> [Task description] Please copy every line of the listing below word for word, without changing anything.

----

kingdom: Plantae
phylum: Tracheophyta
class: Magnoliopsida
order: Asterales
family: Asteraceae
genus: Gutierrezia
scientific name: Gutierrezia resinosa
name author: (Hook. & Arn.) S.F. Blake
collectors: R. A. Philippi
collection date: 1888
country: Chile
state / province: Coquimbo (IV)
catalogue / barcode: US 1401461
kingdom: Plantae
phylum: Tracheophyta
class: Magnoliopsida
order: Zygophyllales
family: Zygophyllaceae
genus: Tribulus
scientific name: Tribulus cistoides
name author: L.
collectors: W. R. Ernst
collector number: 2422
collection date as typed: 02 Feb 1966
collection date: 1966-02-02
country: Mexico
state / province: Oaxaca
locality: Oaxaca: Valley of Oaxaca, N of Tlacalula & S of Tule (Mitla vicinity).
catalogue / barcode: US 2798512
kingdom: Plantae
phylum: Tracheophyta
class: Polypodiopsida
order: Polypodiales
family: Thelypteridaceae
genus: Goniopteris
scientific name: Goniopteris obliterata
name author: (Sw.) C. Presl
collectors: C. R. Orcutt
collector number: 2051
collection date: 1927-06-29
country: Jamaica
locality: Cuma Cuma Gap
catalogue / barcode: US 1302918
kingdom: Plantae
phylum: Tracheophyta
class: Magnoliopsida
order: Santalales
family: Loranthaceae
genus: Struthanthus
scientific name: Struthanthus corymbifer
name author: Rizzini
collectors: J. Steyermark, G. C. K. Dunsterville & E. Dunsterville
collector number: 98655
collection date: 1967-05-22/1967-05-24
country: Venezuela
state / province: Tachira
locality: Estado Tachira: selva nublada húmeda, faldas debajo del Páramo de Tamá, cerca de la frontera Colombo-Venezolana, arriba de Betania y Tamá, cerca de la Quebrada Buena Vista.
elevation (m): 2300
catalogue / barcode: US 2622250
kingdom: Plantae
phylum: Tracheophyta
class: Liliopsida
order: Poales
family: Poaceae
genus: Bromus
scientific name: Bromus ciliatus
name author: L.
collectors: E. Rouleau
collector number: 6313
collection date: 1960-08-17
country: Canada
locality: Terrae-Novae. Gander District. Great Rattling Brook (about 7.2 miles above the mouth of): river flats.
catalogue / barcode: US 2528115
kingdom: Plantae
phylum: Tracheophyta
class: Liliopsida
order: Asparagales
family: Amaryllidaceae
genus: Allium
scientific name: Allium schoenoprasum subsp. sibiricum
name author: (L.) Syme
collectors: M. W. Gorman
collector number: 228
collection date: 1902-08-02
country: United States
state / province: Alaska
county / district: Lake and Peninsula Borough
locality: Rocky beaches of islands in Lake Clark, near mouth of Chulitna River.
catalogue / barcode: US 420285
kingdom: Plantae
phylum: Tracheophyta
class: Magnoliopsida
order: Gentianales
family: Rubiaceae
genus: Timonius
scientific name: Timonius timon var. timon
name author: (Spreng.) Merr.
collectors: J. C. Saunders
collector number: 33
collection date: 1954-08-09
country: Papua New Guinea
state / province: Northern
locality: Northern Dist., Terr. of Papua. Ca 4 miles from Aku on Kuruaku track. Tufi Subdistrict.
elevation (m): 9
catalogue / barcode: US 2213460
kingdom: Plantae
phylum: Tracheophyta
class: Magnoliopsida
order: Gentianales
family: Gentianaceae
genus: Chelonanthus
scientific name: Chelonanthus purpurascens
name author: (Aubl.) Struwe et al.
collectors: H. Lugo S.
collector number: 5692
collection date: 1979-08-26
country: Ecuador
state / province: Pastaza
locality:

----

> [Correct output]
kingdom: Plantae
phylum: Tracheophyta
class: Magnoliopsida
order: Asterales
family: Asteraceae
genus: Gutierrezia
scientific name: Gutierrezia resinosa
name author: (Hook. & Arn.) S.F. Blake
collectors: R. A. Philippi
collection date: 1888
country: Chile
state / province: Coquimbo (IV)
catalogue / barcode: US 1401461
kingdom: Plantae
phylum: Tracheophyta
class: Magnoliopsida
order: Zygophyllales
family: Zygophyllaceae
genus: Tribulus
scientific name: Tribulus cistoides
name author: L.
collectors: W. R. Ernst
collector number: 2422
collection date as typed: 02 Feb 1966
collection date: 1966-02-02
country: Mexico
state / province: Oaxaca
locality: Oaxaca: Valley of Oaxaca, N of Tlacalula & S of Tule (Mitla vicinity).
catalogue / barcode: US 2798512
kingdom: Plantae
phylum: Tracheophyta
class: Polypodiopsida
order: Polypodiales
family: Thelypteridaceae
genus: Goniopteris
scientific name: Goniopteris obliterata
name author: (Sw.) C. Presl
collectors: C. R. Orcutt
collector number: 2051
collection date: 1927-06-29
country: Jamaica
locality: Cuma Cuma Gap
catalogue / barcode: US 1302918
kingdom: Plantae
phylum: Tracheophyta
class: Magnoliopsida
order: Santalales
family: Loranthaceae
genus: Struthanthus
scientific name: Struthanthus corymbifer
name author: Rizzini
collectors: J. Steyermark, G. C. K. Dunsterville & E. Dunsterville
collector number: 98655
collection date: 1967-05-22/1967-05-24
country: Venezuela
state / province: Tachira
locality: Estado Tachira: selva nublada húmeda, faldas debajo del Páramo de Tamá, cerca de la frontera Colombo-Venezolana, arriba de Betania y Tamá, cerca de la Quebrada Buena Vista.
elevation (m): 2300
catalogue / barcode: US 2622250
kingdom: Plantae
phylum: Tracheophyta
class: Liliopsida
order: Poales
family: Poaceae
genus: Bromus
scientific name: Bromus ciliatus
name author: L.
collectors: E. Rouleau
collector number: 6313
collection date: 1960-08-17
country: Canada
locality: Terrae-Novae. Gander District. Great Rattling Brook (about 7.2 miles above the mouth of): river flats.
catalogue / barcode: US 2528115
kingdom: Plantae
phylum: Tracheophyta
class: Liliopsida
order: Asparagales
family: Amaryllidaceae
genus: Allium
scientific name: Allium schoenoprasum subsp. sibiricum
name author: (L.) Syme
collectors: M. W. Gorman
collector number: 228
collection date: 1902-08-02
country: United States
state / province: Alaska
county / district: Lake and Peninsula Borough
locality: Rocky beaches of islands in Lake Clark, near mouth of Chulitna River.
catalogue / barcode: US 420285
kingdom: Plantae
phylum: Tracheophyta
class: Magnoliopsida
order: Gentianales
family: Rubiaceae
genus: Timonius
scientific name: Timonius timon var. timon
name author: (Spreng.) Merr.
collectors: J. C. Saunders
collector number: 33
collection date: 1954-08-09
country: Papua New Guinea
state / province: Northern
locality: Northern Dist., Terr. of Papua. Ca 4 miles from Aku on Kuruaku track. Tufi Subdistrict.
elevation (m): 9
catalogue / barcode: US 2213460
kingdom: Plantae
phylum: Tracheophyta
class: Magnoliopsida
order: Gentianales
family: Gentianaceae
genus: Chelonanthus
scientific name: Chelonanthus purpurascens
name author: (Aubl.) Struwe et al.
collectors: H. Lugo S.
collector number: 5692
collection date: 1979-08-26
country: Ecuador
state / province: Pastaza
locality:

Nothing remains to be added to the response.